GIVEN RECORDS:
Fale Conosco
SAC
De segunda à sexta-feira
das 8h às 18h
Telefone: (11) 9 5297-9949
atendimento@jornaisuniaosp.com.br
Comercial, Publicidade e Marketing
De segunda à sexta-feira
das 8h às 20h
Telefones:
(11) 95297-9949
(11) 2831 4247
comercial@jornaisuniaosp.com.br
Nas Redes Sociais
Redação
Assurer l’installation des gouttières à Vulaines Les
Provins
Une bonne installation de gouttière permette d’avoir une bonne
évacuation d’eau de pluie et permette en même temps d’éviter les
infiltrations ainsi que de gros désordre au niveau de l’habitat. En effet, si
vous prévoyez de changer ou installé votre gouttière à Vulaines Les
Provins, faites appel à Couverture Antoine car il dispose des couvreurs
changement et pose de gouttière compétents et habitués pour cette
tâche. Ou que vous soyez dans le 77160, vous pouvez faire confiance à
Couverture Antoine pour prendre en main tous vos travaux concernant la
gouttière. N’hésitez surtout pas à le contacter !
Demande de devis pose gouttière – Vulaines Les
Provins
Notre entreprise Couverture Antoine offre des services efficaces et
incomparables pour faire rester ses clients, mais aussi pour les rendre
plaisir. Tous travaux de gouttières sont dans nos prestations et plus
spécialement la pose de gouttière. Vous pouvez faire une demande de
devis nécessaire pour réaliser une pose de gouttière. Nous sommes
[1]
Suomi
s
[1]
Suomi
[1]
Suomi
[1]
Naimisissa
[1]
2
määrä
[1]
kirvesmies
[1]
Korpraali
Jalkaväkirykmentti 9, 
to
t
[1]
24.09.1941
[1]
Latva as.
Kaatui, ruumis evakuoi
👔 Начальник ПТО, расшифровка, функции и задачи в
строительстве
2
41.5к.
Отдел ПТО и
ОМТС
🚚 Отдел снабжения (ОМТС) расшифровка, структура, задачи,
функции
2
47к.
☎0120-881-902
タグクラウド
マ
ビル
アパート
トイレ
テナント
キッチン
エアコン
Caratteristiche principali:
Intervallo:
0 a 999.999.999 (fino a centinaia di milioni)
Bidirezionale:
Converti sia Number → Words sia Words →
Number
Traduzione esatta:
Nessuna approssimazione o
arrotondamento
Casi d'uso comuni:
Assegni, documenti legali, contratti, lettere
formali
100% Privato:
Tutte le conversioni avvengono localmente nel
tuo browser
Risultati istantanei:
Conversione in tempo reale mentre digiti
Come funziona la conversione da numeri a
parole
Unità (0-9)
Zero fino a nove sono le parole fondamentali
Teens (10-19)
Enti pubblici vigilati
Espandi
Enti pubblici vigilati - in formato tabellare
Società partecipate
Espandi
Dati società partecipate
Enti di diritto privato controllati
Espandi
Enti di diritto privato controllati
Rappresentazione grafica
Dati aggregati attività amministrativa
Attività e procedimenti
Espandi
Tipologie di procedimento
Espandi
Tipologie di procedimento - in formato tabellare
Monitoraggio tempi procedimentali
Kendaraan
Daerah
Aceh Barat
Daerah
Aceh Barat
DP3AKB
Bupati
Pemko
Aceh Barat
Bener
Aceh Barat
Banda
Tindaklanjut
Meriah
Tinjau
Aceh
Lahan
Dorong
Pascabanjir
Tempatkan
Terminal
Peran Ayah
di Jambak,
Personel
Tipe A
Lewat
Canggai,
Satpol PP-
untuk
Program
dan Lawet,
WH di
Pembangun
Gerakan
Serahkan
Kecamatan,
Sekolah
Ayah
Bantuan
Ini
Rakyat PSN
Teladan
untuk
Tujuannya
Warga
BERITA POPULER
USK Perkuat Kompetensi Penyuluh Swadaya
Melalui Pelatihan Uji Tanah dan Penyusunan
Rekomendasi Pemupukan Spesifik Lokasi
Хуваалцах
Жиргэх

EXERCISE PROMPT: Reproduce the text of every row above line for line, with no changes.

RESULT OF THIS TASK:
Fale Conosco
SAC
De segunda à sexta-feira
das 8h às 18h
Telefone: (11) 9 5297-9949
atendimento@jornaisuniaosp.com.br
Comercial, Publicidade e Marketing
De segunda à sexta-feira
das 8h às 20h
Telefones:
(11) 95297-9949
(11) 2831 4247
comercial@jornaisuniaosp.com.br
Nas Redes Sociais
Redação
Assurer l’installation des gouttières à Vulaines Les
Provins
Une bonne installation de gouttière permette d’avoir une bonne
évacuation d’eau de pluie et permette en même temps d’éviter les
infiltrations ainsi que de gros désordre au niveau de l’habitat. En effet, si
vous prévoyez de changer ou installé votre gouttière à Vulaines Les
Provins, faites appel à Couverture Antoine car il dispose des couvreurs
changement et pose de gouttière compétents et habitués pour cette
tâche. Ou que vous soyez dans le 77160, vous pouvez faire confiance à
Couverture Antoine pour prendre en main tous vos travaux concernant la
gouttière. N’hésitez surtout pas à le contacter !
Demande de devis pose gouttière – Vulaines Les
Provins
Notre entreprise Couverture Antoine offre des services efficaces et
incomparables pour faire rester ses clients, mais aussi pour les rendre
plaisir. Tous travaux de gouttières sont dans nos prestations et plus
spécialement la pose de gouttière. Vous pouvez faire une demande de
devis nécessaire pour réaliser une pose de gouttière. Nous sommes
[1]
Suomi
s
[1]
Suomi
[1]
Suomi
[1]
Naimisissa
[1]
2
määrä
[1]
kirvesmies
[1]
Korpraali
Jalkaväkirykmentti 9, 
to
t
[1]
24.09.1941
[1]
Latva as.
Kaatui, ruumis evakuoi
👔 Начальник ПТО, расшифровка, функции и задачи в
строительстве
2
41.5к.
Отдел ПТО и
ОМТС
🚚 Отдел снабжения (ОМТС) расшифровка, структура, задачи,
функции
2
47к.
☎0120-881-902
タグクラウド
マ
ビル
アパート
トイレ
テナント
キッチン
エアコン
Caratteristiche principali:
Intervallo:
0 a 999.999.999 (fino a centinaia di milioni)
Bidirezionale:
Converti sia Number → Words sia Words →
Number
Traduzione esatta:
Nessuna approssimazione o
arrotondamento
Casi d'uso comuni:
Assegni, documenti legali, contratti, lettere
formali
100% Privato:
Tutte le conversioni avvengono localmente nel
tuo browser
Risultati istantanei:
Conversione in tempo reale mentre digiti
Come funziona la conversione da numeri a
parole
Unità (0-9)
Zero fino a nove sono le parole fondamentali
Teens (10-19)
Enti pubblici vigilati
Espandi
Enti pubblici vigilati - in formato tabellare
Società partecipate
Espandi
Dati società partecipate
Enti di diritto privato controllati
Espandi
Enti di diritto privato controllati
Rappresentazione grafica
Dati aggregati attività amministrativa
Attività e procedimenti
Espandi
Tipologie di procedimento
Espandi
Tipologie di procedimento - in formato tabellare
Monitoraggio tempi procedimentali
Kendaraan
Daerah
Aceh Barat
Daerah
Aceh Barat
DP3AKB
Bupati
Pemko
Aceh Barat
Bener
Aceh Barat
Banda
Tindaklanjut
Meriah
Tinjau
Aceh
Lahan
Dorong
Pascabanjir
Tempatkan
Terminal
Peran Ayah
di Jambak,
Personel
Tipe A
Lewat
Canggai,
Satpol PP-
untuk
Program
dan Lawet,
WH di
Pembangun
Gerakan
Serahkan
Kecamatan,
Sekolah
Ayah
Bantuan
Ini
Rakyat PSN
Teladan
untuk
Tujuannya
Warga
BERITA POPULER
USK Perkuat Kompetensi Penyuluh Swadaya
Melalui Pelatihan Uji Tanah dan Penyusunan
Rekomendasi Pemupukan Spesifik Lokasi
Хуваалцах
Жиргэх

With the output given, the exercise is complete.